Common: Chilean mesquite, Algarrobo mesquite
Family: Fabaceae (Leguminosae)
Sunset Zone: All zones
Origin: Native to North and South America
Light: Full to reflected sun
Soil: Widely tolerant
Water: Widely tolerant once established, from little to none or ample. Best with deep periodic irrigation.
Outstanding choices for warm deserts and hot interior climates. Blends well with a garden or natural landscape equally well. P. chilensis is the species most frequently used in landscaping.

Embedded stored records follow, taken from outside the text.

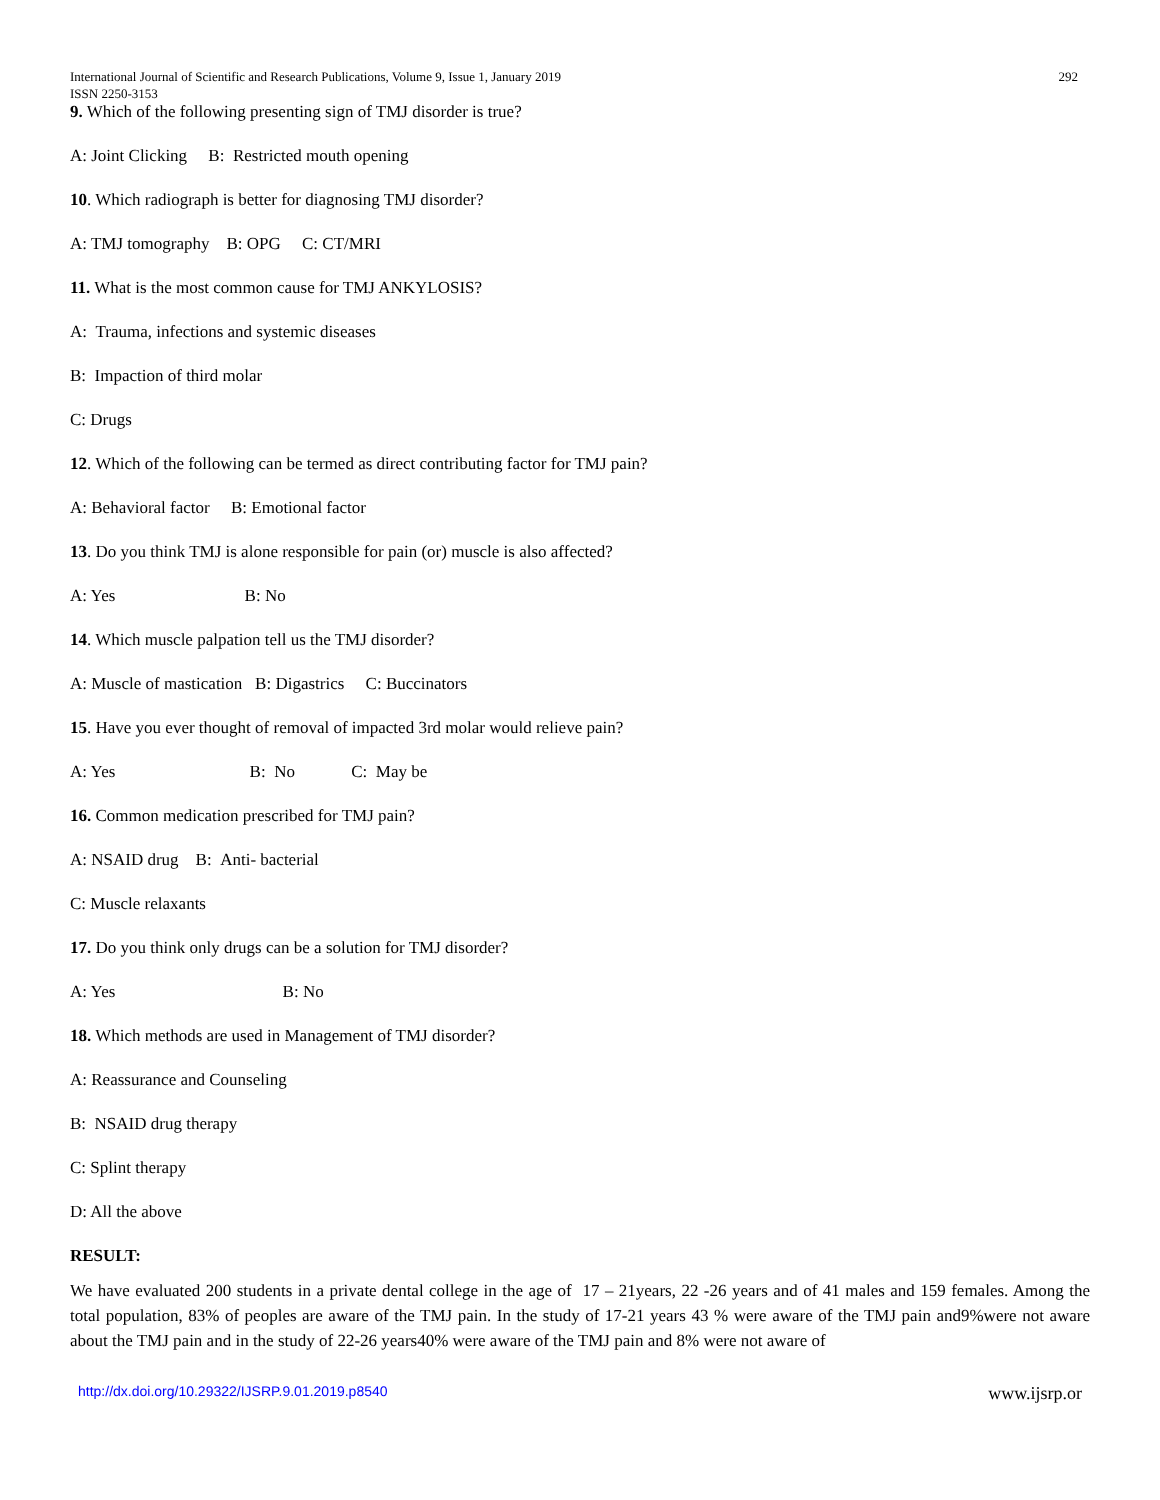International Journal of Scientific and Research Publications, Volume 9, Issue 1, January 2019
ISSN 2250-3153 292
9. Which of the following presenting sign of TMJ disorder is true?
A: Joint Clicking B: Restricted mouth opening
10. Which radiograph is better for diagnosing TMJ disorder?
A: TMJ tomography B: OPG C: CT/MRI
11. What is the most common cause for TMJ ANKYLOSIS?
A: Trauma, infections and systemic diseases
B: Impaction of third molar
C: Drugs
12. Which of the following can be termed as direct contributing factor for TMJ pain?
A: Behavioral factor B: Emotional factor
13. Do you think TMJ is alone responsible for pain (or) muscle is also affected?
A: Yes B: No
14. Which muscle palpation tell us the TMJ disorder?
A: Muscle of mastication B: Digastrics C: Buccinators
15. Have you ever thought of removal of impacted 3rd molar would relieve pain?
A: Yes B: No C: May be
16. Common medication prescribed for TMJ pain?
A: NSAID drug B: Anti- bacterial
C: Muscle relaxants
17. Do you think only drugs can be a solution for TMJ disorder?
A: Yes B: No
18. Which methods are used in Management of TMJ disorder?
A: Reassurance and Counseling
B: NSAID drug therapy
C: Splint therapy
D: All the above
RESULT:
We have evaluated 200 students in a private dental college in the age of 17 – 21years, 22 -26 years and of 41 males and 159 females. Among the total population, 83% of peoples are aware of the TMJ pain. In the study of 17-21 years 43 % were aware of the TMJ pain and9%were not aware about the TMJ pain and in the study of 22-26 years40% were aware of the TMJ pain and 8% were not aware of
http://dx.doi.org/10.29322/IJSRP.9.01.2019.p8540 www.ijsrp.or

True Chilean mesquite resembles the species often offered as P. chilensis but is more upright and vigorous in appearance. Open and ferny, twisted trunk, open crown. Rapid growing and needs 24 to 40 feet for proper development. Reaches height of 20-30 ft.
Numerous dark green, finely cut leaflets. Ferny, evergreen. Young trees sometimes have enormous white woody thorns. Will lose leaves with sharp cold. Cream to yellow colored catkin flowers in spring followed by edible beans.
Young plants in open areas are nibbled by rabbits and their bark may be stripped unless protected. Texas root rot is a problem in Texas, but is rarely seen in more western deserts. Native Americans make a delicious flour from the dried seed pods, use the wood for cooking, and create disinfectant from Mesquite plant parts. Seed pods are also a protein-rich livestock feed.